━━━ Data to use

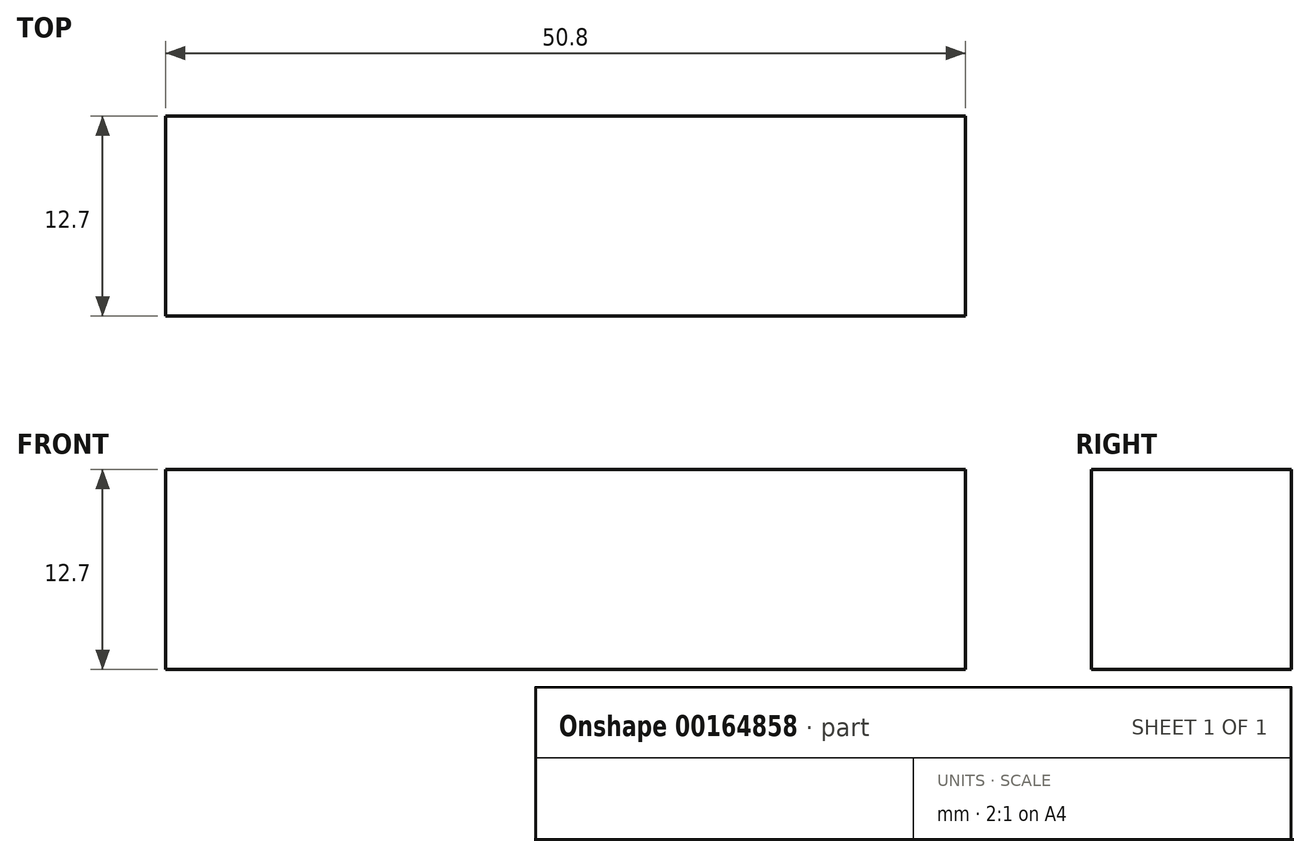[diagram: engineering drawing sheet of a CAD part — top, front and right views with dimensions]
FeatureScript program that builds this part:
annotation { "Feature Type Name" : "Feature", "Feature Type Description" : "" }
export const myFeature = defineFeature(function(context is Context, id is Id, definition is map)
    precondition{}
    {
        {
            var Q0;
            Q0=qCreatedBy(makeId("Top.planeOp"),FACE);
            var sketch = newSketch(context, id + "F0", { "sketchPlane" : qUnion([Q0])});
            skLineSegment(sketch, "E0.bottom", {"start": v(0, 0) * mm, "end": v(50.8, 0) * mm});
            skLineSegment(sketch, "E0.top", {"start": v(0, -12.7) * mm, "end": v(50.8, -12.7) * mm});
            skLineSegment(sketch, "E0.left", {"start": v(0, 0) * mm, "end": v(0, -12.7) * mm});
            skLineSegment(sketch, "E0.right", {"start": v(50.8, 0) * mm, "end": v(50.8, -12.7) * mm});
            skSolve(sketch);
        }
        {
            var Q0;
            Q0 = qSketchRegion(id + "F0", true);
            extrude(context, id + "F1", {"entities" : qUnion([Q0]), "depth" : 12.7 * mm});
        }
    });
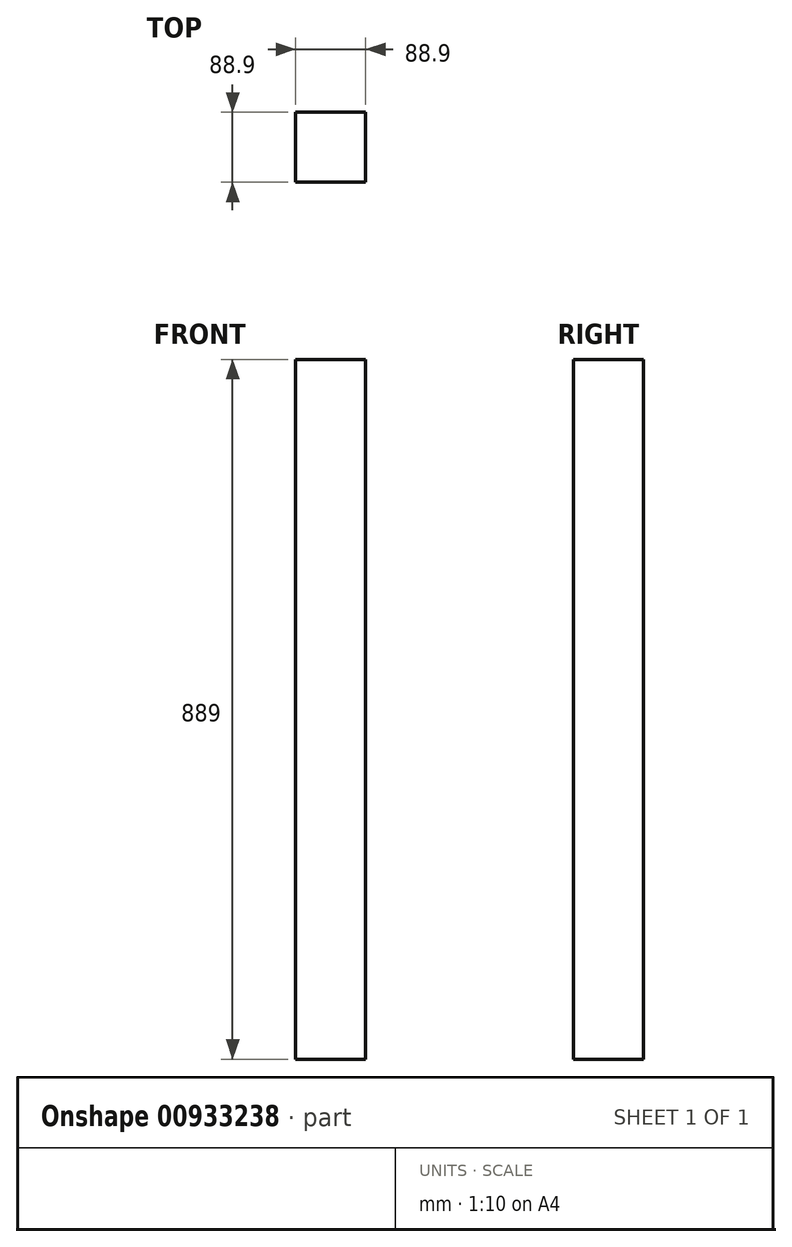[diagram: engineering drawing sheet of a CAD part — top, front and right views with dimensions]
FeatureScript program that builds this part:
annotation { "Feature Type Name" : "Feature", "Feature Type Description" : "" }
export const myFeature = defineFeature(function(context is Context, id is Id, definition is map)
    precondition{}
    {
        {
            var Q0;
            Q0=qCreatedBy(makeId("Front.planeOp"),FACE);
            var sketch = newSketch(context, id + "F0", { "sketchPlane" : qUnion([Q0])});
            skLineSegment(sketch, "E0.bottom", {"start": v(-44.45, -444.5) * mm, "end": v(44.45, -444.5) * mm});
            skLineSegment(sketch, "E0.top", {"start": v(-44.45, 444.5) * mm, "end": v(44.45, 444.5) * mm});
            skLineSegment(sketch, "E0.left", {"start": v(-44.45, -444.5) * mm, "end": v(-44.45, 444.5) * mm});
            skLineSegment(sketch, "E0.right", {"start": v(44.45, -444.5) * mm, "end": v(44.45, 444.5) * mm});
            skPoint(sketch, "E0.middle", {"position": v(0, 0) * mm});
            skSolve(sketch);
        }
        {
            var Q0;
            Q0=qSketchRegion(id+"F0",true);
            extrude(context, id + "F1", {"entities" : qUnion([Q0]), "depth" : 88.9 * mm, "offsetDistance" : 25.4 * mm});
        }
    });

━━━━━━

Stated problem: How many lines of the material above contain the string "qUnion"? Matching is case-sensitive. Reply with the number alone.

Correct output: 4